For details on Sidecar injection and hot upgrade process, please refer to the documentation on the official website.

The last

For more information on these capabilities, visit the documentation on the website. Those who are interested in OpenKruise are welcome to participate in our community building. Users who are already using the OpenKruise project please register in the issue.

Nail search group 23330762 join the Nail communication group!
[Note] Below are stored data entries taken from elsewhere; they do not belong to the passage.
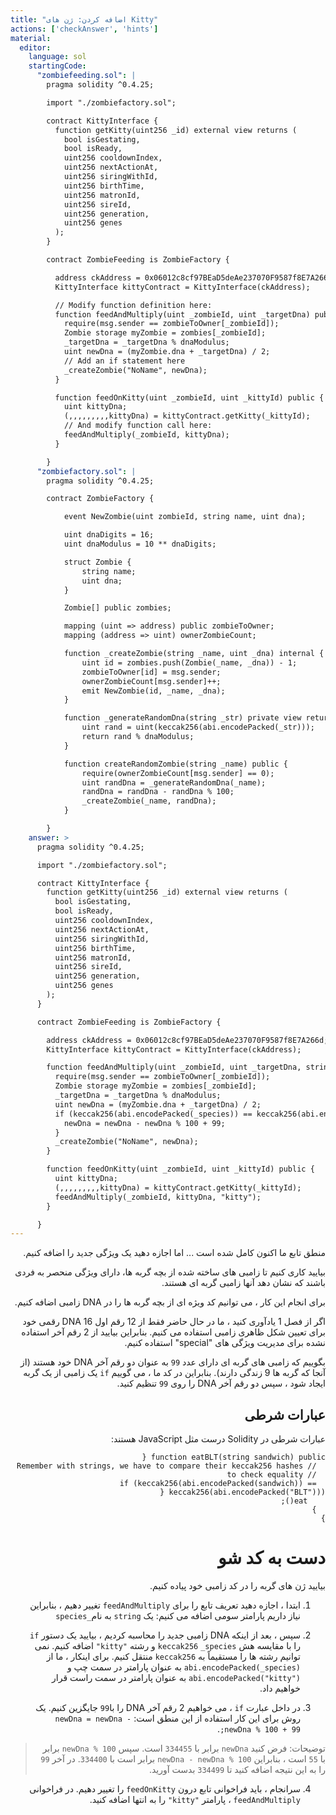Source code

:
 ```yaml
---
title: "اضافه کردن: ژن های Kitty"
actions: ['checkAnswer', 'hints']
material:
  editor:
    language: sol
    startingCode:
      "zombiefeeding.sol": |
        pragma solidity ^0.4.25;

        import "./zombiefactory.sol";

        contract KittyInterface {
          function getKitty(uint256 _id) external view returns (
            bool isGestating,
            bool isReady,
            uint256 cooldownIndex,
            uint256 nextActionAt,
            uint256 siringWithId,
            uint256 birthTime,
            uint256 matronId,
            uint256 sireId,
            uint256 generation,
            uint256 genes
          );
        }

        contract ZombieFeeding is ZombieFactory {

          address ckAddress = 0x06012c8cf97BEaD5deAe237070F9587f8E7A266d;
          KittyInterface kittyContract = KittyInterface(ckAddress);

          // Modify function definition here:
          function feedAndMultiply(uint _zombieId, uint _targetDna) public {
            require(msg.sender == zombieToOwner[_zombieId]);
            Zombie storage myZombie = zombies[_zombieId];
            _targetDna = _targetDna % dnaModulus;
            uint newDna = (myZombie.dna + _targetDna) / 2;
            // Add an if statement here
            _createZombie("NoName", newDna);
          }

          function feedOnKitty(uint _zombieId, uint _kittyId) public {
            uint kittyDna;
            (,,,,,,,,,kittyDna) = kittyContract.getKitty(_kittyId);
            // And modify function call here:
            feedAndMultiply(_zombieId, kittyDna);
          }

        }
      "zombiefactory.sol": |
        pragma solidity ^0.4.25;

        contract ZombieFactory {

            event NewZombie(uint zombieId, string name, uint dna);

            uint dnaDigits = 16;
            uint dnaModulus = 10 ** dnaDigits;

            struct Zombie {
                string name;
                uint dna;
            }

            Zombie[] public zombies;

            mapping (uint => address) public zombieToOwner;
            mapping (address => uint) ownerZombieCount;

            function _createZombie(string _name, uint _dna) internal {
                uint id = zombies.push(Zombie(_name, _dna)) - 1;
                zombieToOwner[id] = msg.sender;
                ownerZombieCount[msg.sender]++;
                emit NewZombie(id, _name, _dna);
            }

            function _generateRandomDna(string _str) private view returns (uint) {
                uint rand = uint(keccak256(abi.encodePacked(_str)));
                return rand % dnaModulus;
            }

            function createRandomZombie(string _name) public {
                require(ownerZombieCount[msg.sender] == 0);
                uint randDna = _generateRandomDna(_name);
                randDna = randDna - randDna % 100;
                _createZombie(_name, randDna);
            }

        }
    answer: >
      pragma solidity ^0.4.25;

      import "./zombiefactory.sol";

      contract KittyInterface {
        function getKitty(uint256 _id) external view returns (
          bool isGestating,
          bool isReady,
          uint256 cooldownIndex,
          uint256 nextActionAt,
          uint256 siringWithId,
          uint256 birthTime,
          uint256 matronId,
          uint256 sireId,
          uint256 generation,
          uint256 genes
        );
      }

      contract ZombieFeeding is ZombieFactory {

        address ckAddress = 0x06012c8cf97BEaD5deAe237070F9587f8E7A266d;
        KittyInterface kittyContract = KittyInterface(ckAddress);

        function feedAndMultiply(uint _zombieId, uint _targetDna, string _species) public {
          require(msg.sender == zombieToOwner[_zombieId]);
          Zombie storage myZombie = zombies[_zombieId];
          _targetDna = _targetDna % dnaModulus;
          uint newDna = (myZombie.dna + _targetDna) / 2;
          if (keccak256(abi.encodePacked(_species)) == keccak256(abi.encodePacked("kitty"))) {
            newDna = newDna - newDna % 100 + 99;
          }
          _createZombie("NoName", newDna);
        }

        function feedOnKitty(uint _zombieId, uint _kittyId) public {
          uint kittyDna;
          (,,,,,,,,,kittyDna) = kittyContract.getKitty(_kittyId);
          feedAndMultiply(_zombieId, kittyDna, "kitty");
        }

      }
---
```


<div dir="rtl">
منطق تابع ما اکنون کامل شده است ... اما اجازه دهید یک ویژگی جدید را اضافه کنیم.

بیایید کاری کنیم تا زامبی های ساخته شده از بچه گربه ها، دارای ویژگی منحصر به فردی باشند که نشان دهد آنها زامبی گربه ای هستند.

برای انجام این کار ، می توانیم کد ویژه ای از بچه گربه ها را در DNA زامبی اضافه کنیم.

اگر از فصل 1 یادآوری کنید ، ما در حال حاضر فقط از 12 رقم اول DNA 16 رقمی خود برای تعیین شکل ظاهری زامبی استفاده می کنیم. بنابراین بیایید از 2 رقم آخر استفاده نشده برای مدیریت ویژگی های "special" استفاده کنیم.

بگوییم که زامبی های گربه ای دارای عدد `99` به عنوان دو رقم آخر DNA خود هستند (از آنجا که گربه ها 9 زندگی دارند). بنابراین در کد ما ، می گوییم `if` یک زامبی از یک گربه ایجاد شود ، سپس دو رقم آخر DNA را روی `99` تنظیم کنید.

## عبارات شرطی

عبارات شرطی در Solidity درست مثل JavaScript هستند:

```
function eatBLT(string sandwich) public {
  // Remember with strings, we have to compare their keccak256 hashes
  // to check equality
  if (keccak256(abi.encodePacked(sandwich)) == keccak256(abi.encodePacked("BLT"))) {
    eat();
  }
}
```

# دست به کد شو

بیایید ژن های گربه را در کد زامبی خود پیاده کنیم.
1. ابتدا ، اجازه دهید تعریف تابع را برای `feedAndMultiply` تغییر دهیم ، بنابراین نیاز داریم پارامتر سومی اضافه می کنیم: یک `string` به نام`_species`

2. سپس ، بعد از اینکه DNA زامبی جدید را محاسبه کردیم ، بیایید یک دستور `if` را با مقایسه هش `keccak256` `_species` و رشته `"kitty"` اضافه کنیم. نمی توانیم رشته ها را مستقیماً به `keccak256` منتقل کنیم. برای اینکار ، ما از `abi.encodePacked(_species)` به عنوان پارامتر در سمت چپ و `abi.encodePacked("kitty")` به عنوان پارامتر در سمت راست قرار خواهیم داد.

3. در داخل عبارت `if` ، می خواهیم 2 رقم آخر DNA را با`99` جایگزین کنیم. یک روش برای این کار استفاده از این منطق است: `newDna = newDna - newDna % 100 + 99;`.

  > توضیحات: فرض کنید `newDna` برابر با `334455` است. سپس `newDna % 100` برابر با `55` است ، بنابراین `newDna - newDna % 100` برابر است با `334400`. در آخر `99` را به این نتیجه اضافه کنید تا `334499` بدست آورید.

4. سرانجام ، باید فراخوانی تابع درون `feedOnKitty` را تغییر دهیم. در فراخوانی `feedAndMultiply`  ، پارامتر `"kitty"` را به انتها اضافه کنید.
</div>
Copyright Notice:The content of this article is contributed by Aliyun real-name registered users, and the copyright belongs to the original author. Aliyun developer community does not own the copyright and does not bear the corresponding legal liability. For specific rules, please refer to User Service Agreement of Alibaba Cloud Developer Community and Guidance on Intellectual Property Protection of Alibaba Cloud Developer Community. If you find any suspected plagiarism in the community, fill in the infringement complaint form to report, once verified, the community will immediately delete the suspected infringing content.